#### [EXTRACTED ENTRIES]
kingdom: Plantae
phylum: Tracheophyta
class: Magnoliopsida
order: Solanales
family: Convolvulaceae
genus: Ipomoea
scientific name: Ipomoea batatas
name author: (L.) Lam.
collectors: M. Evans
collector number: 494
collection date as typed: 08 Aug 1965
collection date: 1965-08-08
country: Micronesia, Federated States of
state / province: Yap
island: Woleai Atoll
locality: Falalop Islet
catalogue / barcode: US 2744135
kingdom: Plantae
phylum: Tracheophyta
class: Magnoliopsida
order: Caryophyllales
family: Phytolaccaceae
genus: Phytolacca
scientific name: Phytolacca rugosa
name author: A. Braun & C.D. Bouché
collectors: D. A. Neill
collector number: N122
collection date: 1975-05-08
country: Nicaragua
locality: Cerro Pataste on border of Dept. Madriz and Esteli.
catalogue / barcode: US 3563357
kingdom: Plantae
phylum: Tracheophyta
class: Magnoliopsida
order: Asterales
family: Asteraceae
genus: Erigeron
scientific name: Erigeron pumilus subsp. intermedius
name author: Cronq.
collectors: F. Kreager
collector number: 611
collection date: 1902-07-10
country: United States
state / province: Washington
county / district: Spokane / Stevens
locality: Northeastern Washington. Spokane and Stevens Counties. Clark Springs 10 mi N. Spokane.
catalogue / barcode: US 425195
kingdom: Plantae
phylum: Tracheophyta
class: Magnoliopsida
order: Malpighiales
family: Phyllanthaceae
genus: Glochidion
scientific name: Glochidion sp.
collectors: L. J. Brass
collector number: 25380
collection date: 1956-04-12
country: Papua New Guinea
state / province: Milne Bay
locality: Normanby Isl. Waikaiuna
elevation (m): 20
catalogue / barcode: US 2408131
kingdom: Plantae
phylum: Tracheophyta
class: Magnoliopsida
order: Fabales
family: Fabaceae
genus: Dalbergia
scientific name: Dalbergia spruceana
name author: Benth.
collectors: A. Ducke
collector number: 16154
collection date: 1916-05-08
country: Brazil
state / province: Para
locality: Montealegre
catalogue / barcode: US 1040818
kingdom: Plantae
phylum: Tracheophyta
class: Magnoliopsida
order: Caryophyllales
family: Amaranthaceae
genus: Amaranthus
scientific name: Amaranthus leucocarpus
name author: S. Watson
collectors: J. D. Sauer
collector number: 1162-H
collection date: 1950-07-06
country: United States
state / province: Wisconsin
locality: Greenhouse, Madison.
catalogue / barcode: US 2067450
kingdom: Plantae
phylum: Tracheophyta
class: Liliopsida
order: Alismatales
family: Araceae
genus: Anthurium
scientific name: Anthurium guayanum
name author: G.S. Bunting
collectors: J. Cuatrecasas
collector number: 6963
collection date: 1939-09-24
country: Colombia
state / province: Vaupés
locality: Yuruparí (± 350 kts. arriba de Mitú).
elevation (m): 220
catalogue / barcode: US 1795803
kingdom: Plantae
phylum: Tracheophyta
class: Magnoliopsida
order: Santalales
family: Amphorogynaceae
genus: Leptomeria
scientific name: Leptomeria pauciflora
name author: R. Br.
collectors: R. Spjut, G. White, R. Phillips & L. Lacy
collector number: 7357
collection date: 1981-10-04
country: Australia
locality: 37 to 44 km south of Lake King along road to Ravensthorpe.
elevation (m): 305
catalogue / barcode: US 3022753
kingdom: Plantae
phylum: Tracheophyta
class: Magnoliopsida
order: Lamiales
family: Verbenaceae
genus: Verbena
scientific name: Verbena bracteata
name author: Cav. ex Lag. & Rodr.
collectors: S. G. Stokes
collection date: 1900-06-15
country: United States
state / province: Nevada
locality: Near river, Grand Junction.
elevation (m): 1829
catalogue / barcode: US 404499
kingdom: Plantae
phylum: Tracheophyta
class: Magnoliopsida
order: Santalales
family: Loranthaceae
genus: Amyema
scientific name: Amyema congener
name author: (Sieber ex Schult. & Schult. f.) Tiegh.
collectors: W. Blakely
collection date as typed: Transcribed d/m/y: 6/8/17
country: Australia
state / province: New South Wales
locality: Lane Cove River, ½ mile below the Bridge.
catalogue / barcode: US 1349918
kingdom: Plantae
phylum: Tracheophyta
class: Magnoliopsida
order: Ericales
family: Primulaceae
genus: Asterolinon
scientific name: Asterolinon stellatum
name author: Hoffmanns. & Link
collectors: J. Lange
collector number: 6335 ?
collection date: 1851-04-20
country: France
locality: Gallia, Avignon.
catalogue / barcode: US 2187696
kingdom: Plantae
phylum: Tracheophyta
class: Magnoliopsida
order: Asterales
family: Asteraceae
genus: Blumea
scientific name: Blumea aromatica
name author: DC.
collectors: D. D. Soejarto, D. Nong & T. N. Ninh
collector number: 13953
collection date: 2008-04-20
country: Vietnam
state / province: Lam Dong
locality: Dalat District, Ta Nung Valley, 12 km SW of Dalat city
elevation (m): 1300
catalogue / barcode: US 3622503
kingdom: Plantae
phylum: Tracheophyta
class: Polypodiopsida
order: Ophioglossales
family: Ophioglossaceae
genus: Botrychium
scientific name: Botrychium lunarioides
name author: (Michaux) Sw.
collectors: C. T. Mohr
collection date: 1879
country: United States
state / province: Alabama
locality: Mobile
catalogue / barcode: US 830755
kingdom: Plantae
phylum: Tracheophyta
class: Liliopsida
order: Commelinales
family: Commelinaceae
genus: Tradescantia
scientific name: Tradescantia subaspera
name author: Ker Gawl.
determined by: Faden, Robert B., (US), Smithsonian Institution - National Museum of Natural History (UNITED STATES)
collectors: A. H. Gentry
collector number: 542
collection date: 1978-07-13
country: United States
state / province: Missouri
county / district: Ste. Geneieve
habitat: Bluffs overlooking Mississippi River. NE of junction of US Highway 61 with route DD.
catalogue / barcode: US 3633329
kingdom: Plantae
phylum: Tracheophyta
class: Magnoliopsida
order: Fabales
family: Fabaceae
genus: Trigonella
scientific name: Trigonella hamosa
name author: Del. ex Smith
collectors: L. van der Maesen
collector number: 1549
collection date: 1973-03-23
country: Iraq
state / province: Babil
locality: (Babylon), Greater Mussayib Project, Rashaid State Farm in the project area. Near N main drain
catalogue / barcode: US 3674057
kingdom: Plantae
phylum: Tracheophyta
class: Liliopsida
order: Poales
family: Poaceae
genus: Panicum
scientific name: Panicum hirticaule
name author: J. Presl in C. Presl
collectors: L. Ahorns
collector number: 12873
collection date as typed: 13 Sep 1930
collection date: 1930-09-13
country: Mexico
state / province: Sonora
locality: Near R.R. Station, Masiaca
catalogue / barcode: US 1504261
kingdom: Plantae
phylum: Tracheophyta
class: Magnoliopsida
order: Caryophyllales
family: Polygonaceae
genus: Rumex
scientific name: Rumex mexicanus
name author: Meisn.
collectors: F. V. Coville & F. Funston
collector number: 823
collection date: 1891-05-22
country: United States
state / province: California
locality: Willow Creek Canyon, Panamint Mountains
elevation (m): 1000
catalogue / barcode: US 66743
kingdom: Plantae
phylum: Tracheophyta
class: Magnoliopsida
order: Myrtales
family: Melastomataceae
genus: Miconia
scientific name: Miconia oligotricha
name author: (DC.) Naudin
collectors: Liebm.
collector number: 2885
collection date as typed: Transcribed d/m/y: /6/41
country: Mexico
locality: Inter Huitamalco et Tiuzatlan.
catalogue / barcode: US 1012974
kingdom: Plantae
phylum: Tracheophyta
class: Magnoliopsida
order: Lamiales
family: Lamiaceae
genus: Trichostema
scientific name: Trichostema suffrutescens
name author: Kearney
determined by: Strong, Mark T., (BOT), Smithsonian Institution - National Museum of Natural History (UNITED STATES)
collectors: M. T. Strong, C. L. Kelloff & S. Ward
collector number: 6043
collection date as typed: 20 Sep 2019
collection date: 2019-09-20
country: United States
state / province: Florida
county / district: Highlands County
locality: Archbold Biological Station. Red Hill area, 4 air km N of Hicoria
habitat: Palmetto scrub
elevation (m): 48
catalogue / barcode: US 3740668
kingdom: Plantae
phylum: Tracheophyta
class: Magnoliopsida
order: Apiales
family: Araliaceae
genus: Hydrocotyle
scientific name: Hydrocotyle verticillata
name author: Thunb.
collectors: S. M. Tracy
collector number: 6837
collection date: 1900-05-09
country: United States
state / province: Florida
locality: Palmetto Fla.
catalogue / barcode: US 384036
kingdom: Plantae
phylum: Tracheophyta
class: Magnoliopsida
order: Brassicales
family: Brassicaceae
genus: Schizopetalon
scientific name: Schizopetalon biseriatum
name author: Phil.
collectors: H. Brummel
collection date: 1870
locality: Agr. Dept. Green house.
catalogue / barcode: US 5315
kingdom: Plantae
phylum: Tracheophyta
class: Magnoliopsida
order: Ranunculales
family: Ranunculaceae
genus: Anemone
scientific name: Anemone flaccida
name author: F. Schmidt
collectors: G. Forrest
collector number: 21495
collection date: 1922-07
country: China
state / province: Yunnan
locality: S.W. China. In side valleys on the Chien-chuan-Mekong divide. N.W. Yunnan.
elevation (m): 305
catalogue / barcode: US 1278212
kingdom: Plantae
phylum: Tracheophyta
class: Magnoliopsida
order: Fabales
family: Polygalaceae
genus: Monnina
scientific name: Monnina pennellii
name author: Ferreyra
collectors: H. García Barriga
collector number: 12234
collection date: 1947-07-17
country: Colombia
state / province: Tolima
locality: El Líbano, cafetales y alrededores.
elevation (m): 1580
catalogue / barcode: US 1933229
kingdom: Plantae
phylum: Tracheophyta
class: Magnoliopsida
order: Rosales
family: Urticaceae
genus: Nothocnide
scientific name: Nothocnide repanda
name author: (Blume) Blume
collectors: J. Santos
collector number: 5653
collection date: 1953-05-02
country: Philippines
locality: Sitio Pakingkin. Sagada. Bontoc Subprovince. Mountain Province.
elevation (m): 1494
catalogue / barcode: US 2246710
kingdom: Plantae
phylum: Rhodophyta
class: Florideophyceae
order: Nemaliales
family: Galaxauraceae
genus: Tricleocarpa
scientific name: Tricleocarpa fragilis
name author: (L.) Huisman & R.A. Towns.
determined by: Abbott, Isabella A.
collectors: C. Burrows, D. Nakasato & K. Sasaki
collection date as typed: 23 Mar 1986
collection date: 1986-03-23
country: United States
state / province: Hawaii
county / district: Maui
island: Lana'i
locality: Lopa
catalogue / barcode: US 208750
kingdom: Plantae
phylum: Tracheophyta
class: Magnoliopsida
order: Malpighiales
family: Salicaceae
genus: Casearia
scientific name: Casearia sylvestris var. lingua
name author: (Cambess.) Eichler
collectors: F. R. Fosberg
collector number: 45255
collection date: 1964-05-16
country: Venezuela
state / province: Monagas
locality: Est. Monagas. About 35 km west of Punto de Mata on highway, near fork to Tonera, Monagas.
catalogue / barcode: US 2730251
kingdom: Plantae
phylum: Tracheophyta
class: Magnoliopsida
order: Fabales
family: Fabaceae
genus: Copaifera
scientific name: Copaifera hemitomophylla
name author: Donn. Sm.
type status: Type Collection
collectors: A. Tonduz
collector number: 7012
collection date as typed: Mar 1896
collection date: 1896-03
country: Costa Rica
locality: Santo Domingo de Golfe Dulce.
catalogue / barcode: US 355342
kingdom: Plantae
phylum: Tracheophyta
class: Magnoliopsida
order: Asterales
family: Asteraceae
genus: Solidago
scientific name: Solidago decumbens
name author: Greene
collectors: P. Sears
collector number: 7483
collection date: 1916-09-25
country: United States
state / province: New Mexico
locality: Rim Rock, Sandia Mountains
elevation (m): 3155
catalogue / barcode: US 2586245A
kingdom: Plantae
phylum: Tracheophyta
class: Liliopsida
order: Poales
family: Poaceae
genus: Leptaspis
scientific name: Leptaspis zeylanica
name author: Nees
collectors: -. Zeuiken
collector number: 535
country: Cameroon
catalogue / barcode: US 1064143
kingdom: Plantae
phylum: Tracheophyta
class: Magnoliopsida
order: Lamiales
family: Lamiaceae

#### [WRITTEN TASK]
Reproduce the lines of the items verbatim, beginning with the line containing "collector number: 21495" and continuing through the line containing "scientific name: Monnina pennellii", both included.

#### [ANSWER TO THE EXERCISE]
collector number: 21495
collection date: 1922-07
country: China
state / province: Yunnan
locality: S.W. China. In side valleys on the Chien-chuan-Mekong divide. N.W. Yunnan.
elevation (m): 305
catalogue / barcode: US 1278212
kingdom: Plantae
phylum: Tracheophyta
class: Magnoliopsida
order: Fabales
family: Polygalaceae
genus: Monnina
scientific name: Monnina pennellii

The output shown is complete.